__EXTRAIT DU TEXTE__:
'''
Barbouzes et tontons flingueurs
C'est en 1963 que Georges Lautner a connu la consécration avec
Les Tontons flingueurs, comédie aux répliques incisives de Michel Audiard,
servie par une brochette d'acteurs talentueux tels Bernard Blier, Lino Ventura,
Francis Blanche et Jean Lefebvre.
Tout comme ce film, qui fête ces jours-ci l'anniversaire des 50
ans de sa sortie en salles, notre pays fêtera bientôt le troisième anniversaire
de son Coup du peuple dont l'hypothèse de réussite ou d'échec est suspendue aux
gestes et paroles de véritables tontons flingueurs accaparant le droit d'agir
au nom du peuple, de décider définitivement de son sort.
On dit que Lautner n'a jamais compris le miracle des Tontons,
considérant même que ce succès pouvait éclipser ses autres productions
ambitieuses. Car il avait une réelle science du cinéma populaire, servie par un
talent avéré de monteur privilégiant les gros plans serrés et le rythme
endiablé.
Le succès des Tontons ne l'a cependant pas empêché d'enchaîner
les succès d'audience, toujours avec la complicité au scénario de Michel
Audiard, grâce à des comédies et des polars de gangsters. Ce fut le cas, une
année après, en 1964, avec Les Barbouzes, puis Ne nous fâchons pas, en 1966, et
enfin La valise en 1973.
Certes, à partir des années 80, la veine a commencé à
s'essouffler, mais il aura quand même réalisé, en 1981, un dernier immense
succès commercial : Le professionnel, avec Jean-Paul Belmondo et un thème
musical ensorceleur signé Ennio Morricone qui a été énormément pour le succès
du film.
Répliques du cinéma en politique
Nous pouvons bien comparer le cinéma de Lautner à ce que nous
avons en Tunisie, l'actualité étant centrée sur quelques têtes d'affiche, de
véritables tontons flingueurs de la politique, et les événements s'y
précipitant à une vitesse V grâce aux barbouzes terroristes de toutes
obédiences.
Toutefois, pour être réellement populaire, il manque à la
politique tunisienne d'être, dans sa pratique, une politique compréhensive et,
dans le langage de ses élites, de trouver les thèmes rassembleurs, les
répliques frappées au coin du bon sens dont ne manque pourtant pas le premier
quidam venu en Tunisie. Les Guignols le rappellent ainsi tous les soirs.
Il n'empêche que notre peuple, en saluant aujourd'hui la mémoire
de cet artiste disparu, dont le dernier film réalisé en 1992 fut L'Inconnu dans
la maison, est dans une situation comparable à son cinéma, son avenir étant
fait de cet inconnu aujourd'hui aux commandes de l'État.
'''
__DONNÉES FOURNIES__:
'''
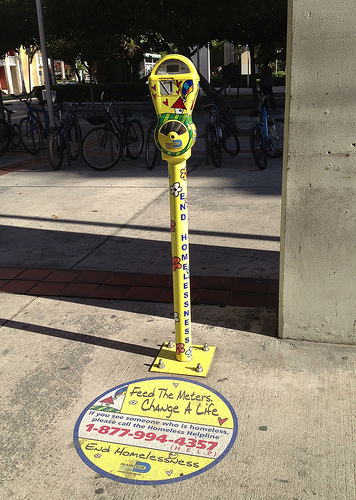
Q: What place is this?
A: It is a city.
'''
__SÉRIE D'EXERCICES__:
a: Transcrivez sans rien changer le passage du texte sur Georges Lautner qui commence aux mots « Toutefois, pour être » et se termine après « commandes de l'État. ».
b: Poursuivez le texte sur Georges Lautner et la politique tunisienne en reprenant juste après sa dernière phrase.

__LES RÉPONSES__:
a:
Toutefois, pour être réellement populaire, il manque à la
politique tunisienne d'être, dans sa pratique, une politique compréhensive et,
dans le langage de ses élites, de trouver les thèmes rassembleurs, les
répliques frappées au coin du bon sens dont ne manque pourtant pas le premier
quidam venu en Tunisie. Les Guignols le rappellent ainsi tous les soirs.
Il n'empêche que notre peuple, en saluant aujourd'hui la mémoire
de cet artiste disparu, dont le dernier film réalisé en 1992 fut L'Inconnu dans
la maison, est dans une situation comparable à son cinéma, son avenir étant
fait de cet inconnu aujourd'hui aux commandes de l'État.

b:
Aussi reste-il juste à ses actuels gouvernants, d'être de vrais
professionnels et de se rappeler que le succès est lié à un talent qu'il leur
faut inventer, en mesure de leur permettre, comme ce fut le cas chez Lautner,
d'aller au plus grand public. Et le cas échéant, un éventuel succès ne doit
jamais leur monter à la tête, ainsi que ce fut le cas chez le grand disparu.
Faut-il toutefois s'abstenir de prétendre réussir en prenant des vessies pour
des lanternes car, comme il est affirmé dans les Tontons "les cons, ça ose tout, c'est même à ça qu'on les
reconnaît."
Voici, d'ailleurs pour conclure et en hommage ultime à l'étoile
revenant parmi les astres du ciel, quelques répliques de son film culte.
Il va sans dire que nous pouvons les retrouver tels quels dans le
spectacle d'opéra-bouffe du politique actuellement offert chez nous nous, nous
offrant la conception des uns et des autres du métier politique. Il reste au
lecteur d'en identifier le locuteur :
— Sur le dialogue national : "Aujourd'hui, les diplomates
prendraient plutôt le pas sur les hommes d'action. L'époque serait aux tables
rondes et à la détente. Hein ? Qu'est-ce que t'en penses ?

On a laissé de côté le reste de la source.